Nasıl ki televizyon, elektromanyetik dalgayı algılayıp bunu sese ve görüntüye çeviriyorsa, bu fonksiyonlar aynen beyinde de mevcuttur ve telegram cihazı ile insan beyni alıcı-verici gibi kullanılabilir. Ses gönderme, beynin koku, tat ve dokunma bölgelerini uyarma, bir şey zannettirme veya hafızaya getirme vesair yapılabilir.
“Zannetme” ile “zannettirme” arasındaki farka tekrar dikkat çekmek istiyoruz. “Yanma” ile “yanma hissi” gibi… Birinde kişi kendi ihtiyarı ile o işin içindeyken, diğerinde cihaz yardımıyla o işin içinde oluyor. Birinde tabiî oluşum var iken diğerinde sun’î oluşum var; ama aynı netice alınıyor; fakat aynı şey değil. Aynı fizikî tesir olsa bile biri dıştan anlaşılamıyor ve ispat edilemiyor. Rüyanın etkisiyle terleyerek veya acı duyarak uyanırız onun gibi; ama rüya değil, sun’î bir oluşum ve kaskatı bir gerçek. Ama “zannetme” ile “zannettirme” farkı baki olarak.
Beyne bir telkin ve suret girmesi veya alması telegram cihazı ile yapılırken insanın kendi kendine hayal ve suret oluşturması ve kendini iradesiyle telkine açması farklı şeylerdir; neticesi aynı olsa bile biri tabiî yoldan, diğeri sun’î yoldan olmaktadır. Noktalar üst üste gelince birbirine karıştırma yanlışına düşebiliriz. Keramet ve istidraç-sahte keramet farkı gibi…

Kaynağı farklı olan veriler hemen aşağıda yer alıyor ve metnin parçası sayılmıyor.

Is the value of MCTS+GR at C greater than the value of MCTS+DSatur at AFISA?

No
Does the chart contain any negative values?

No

“Telegramı anlamak çok mu zor?” dedik.
İşin künhüne vakıf olmak için altyapısı lazım. Fakat bu tür şeylerin olabilirliği ile hayatımızda sıkça karşılaşmaktayız. Şartlandırmadan telkine, propagandadan reklamcılığa, sinemadan televizyona kadar benzeri zihin yönlendirme ve etkilenmeye maruz kalmaktayız. Ayrıca küresel emperyal sistemin kuvvetli bir propaganda ile kitleleri sürüleştirmek istediği malum. Kitleleri uyutmak ve uyuşturmak için şuuraltını etkilemek, ritleri ve müzleri kullanmak, propaganda ile müzik ve televizyonla yönlendirmek ve bu hususta bazı teknikleri kullanmak ve bütün bunların devlet politikası olmasından haberdarız. Statükoya ve küresel dünya düzenine isyanın bedeli ise bazen idam olabiliyor; tıpkı İBDA Mimarı Salih Mirzabeyoğlu’nda olduğu gibi. Bu sisteme karşı çıkan gerçek direnişçilerde olduğu gibi.

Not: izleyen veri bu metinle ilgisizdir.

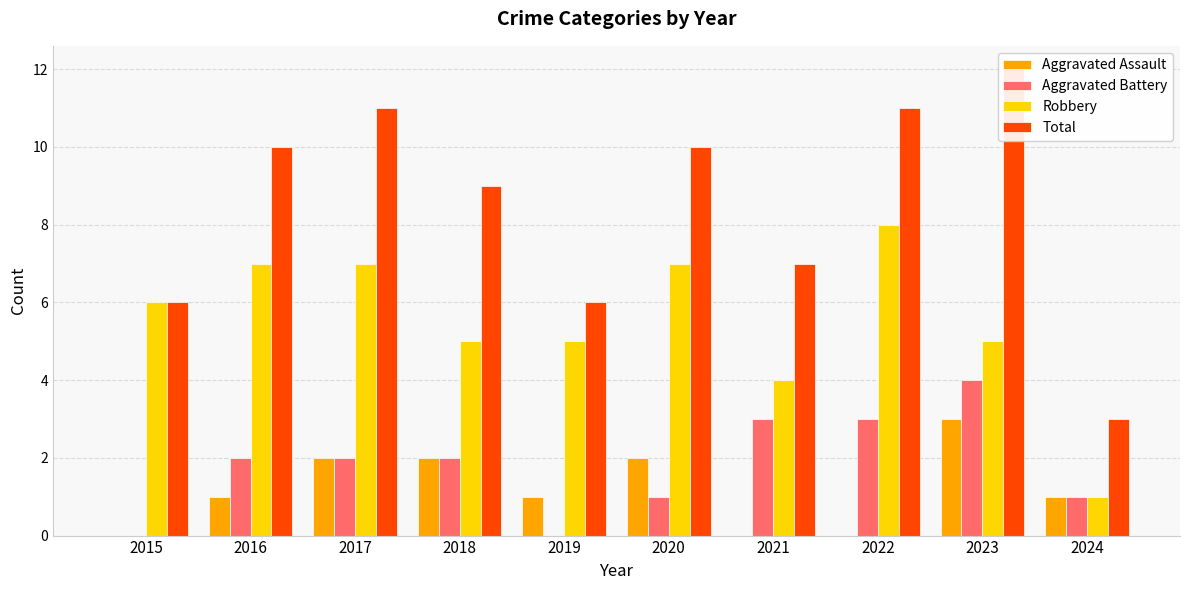

Reading left to right, list all the values displayed in this chart.

Aggravated Assault: 2015=0	2016=1	2017=2	2018=2	2019=1	2020=2	2021=0	2022=0	2023=3	2024=1
Aggravated Battery: 2015=0	2016=2	2017=2	2018=2	2019=0	2020=1	2021=3	2022=3	2023=4	2024=1
Robbery: 2015=6	2016=7	2017=7	2018=5	2019=5	2020=7	2021=4	2022=8	2023=5	2024=1
Total: 2015=6	2016=10	2017=11	2018=9	2019=6	2020=10	2021=7	2022=11	2023=12	2024=3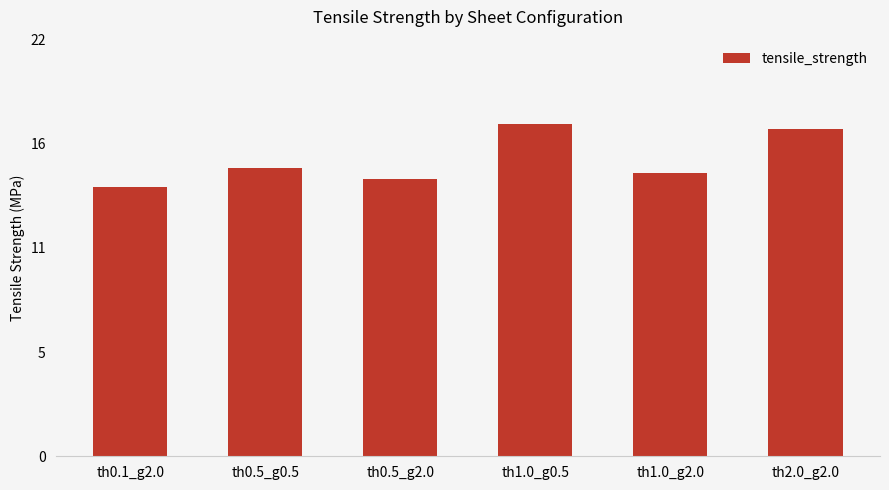

Approximately how many times larger is the value at th0.5_g2.0 compared to th1.0_g0.5?

0.8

Mütefekkir Mirzabeyoğlu telegram mevzuu etrafında idrak, şuur, hayal, vehim, akıl, zihin, hafıza, hissi müşterek, duyular vesair mevzuları ve bunların mertebeleri hakkında epistemolojik (bilgi teorisi) ve ontolojik (varlık bilim) izahlar, tahliller ve terkipler yapıyor; aslında telegram vesilesiyle fikrî sistemini tahkim ediyor. Salih Mirzabeyoğlu her mevzu ve meseleyi derinlemesine tecrit ede ede Allah’ın ehadiyet ve melekut vasfına bağlıyor. Böyle bir usul ve metod bütün İBDA Külliyatında var; iştikakla ve ebcedle yaptığı budur.

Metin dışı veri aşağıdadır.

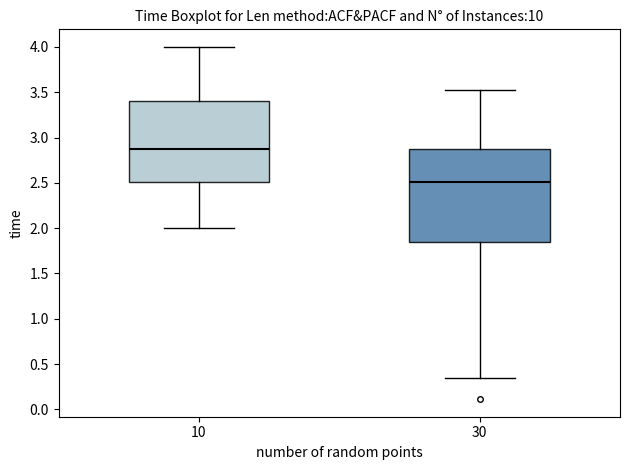

Which box's median line is the highest?

10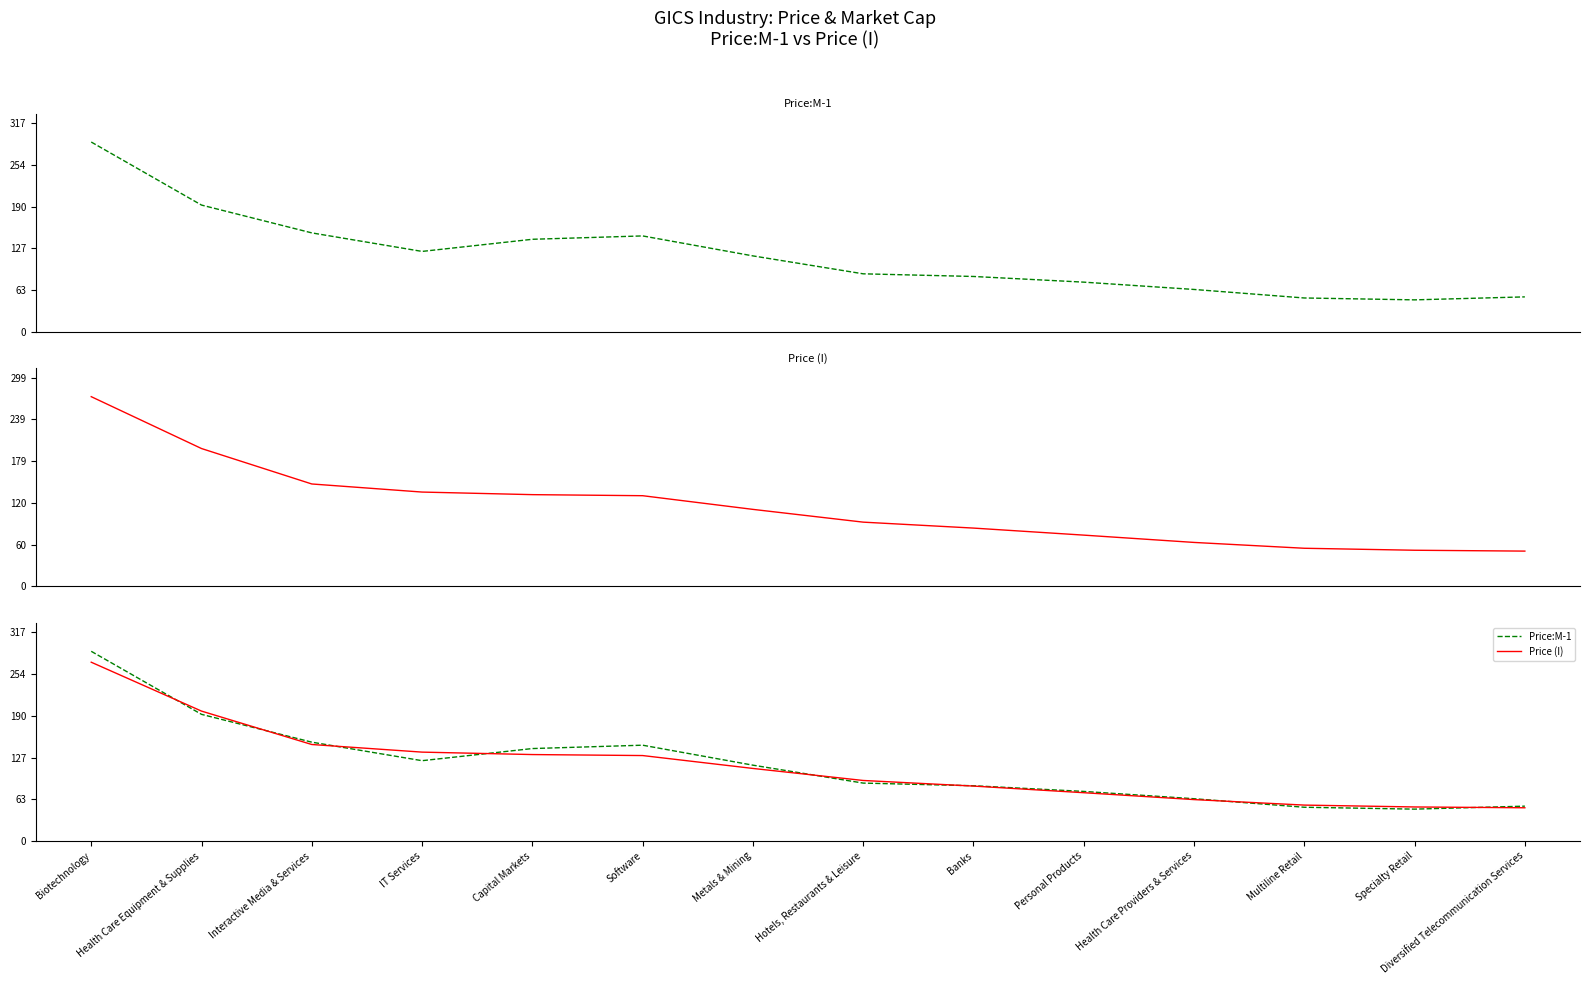

What is the maximum value shown in the chart?

288.3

Telegram mevzuu her şeyden önce Salih Mirzabeyoğlu’nun kimliği ve kişiliğiyle birlikte ele alınmalı ve ona diğer yapılanlarla birlikte değerlendirilmeli ve hesaplaşmaya bütün olarak girilmeli diyoruz. Çünkü meseleler birbiriyle ilişkili; ama doğrudan ama dolaylı yoldan.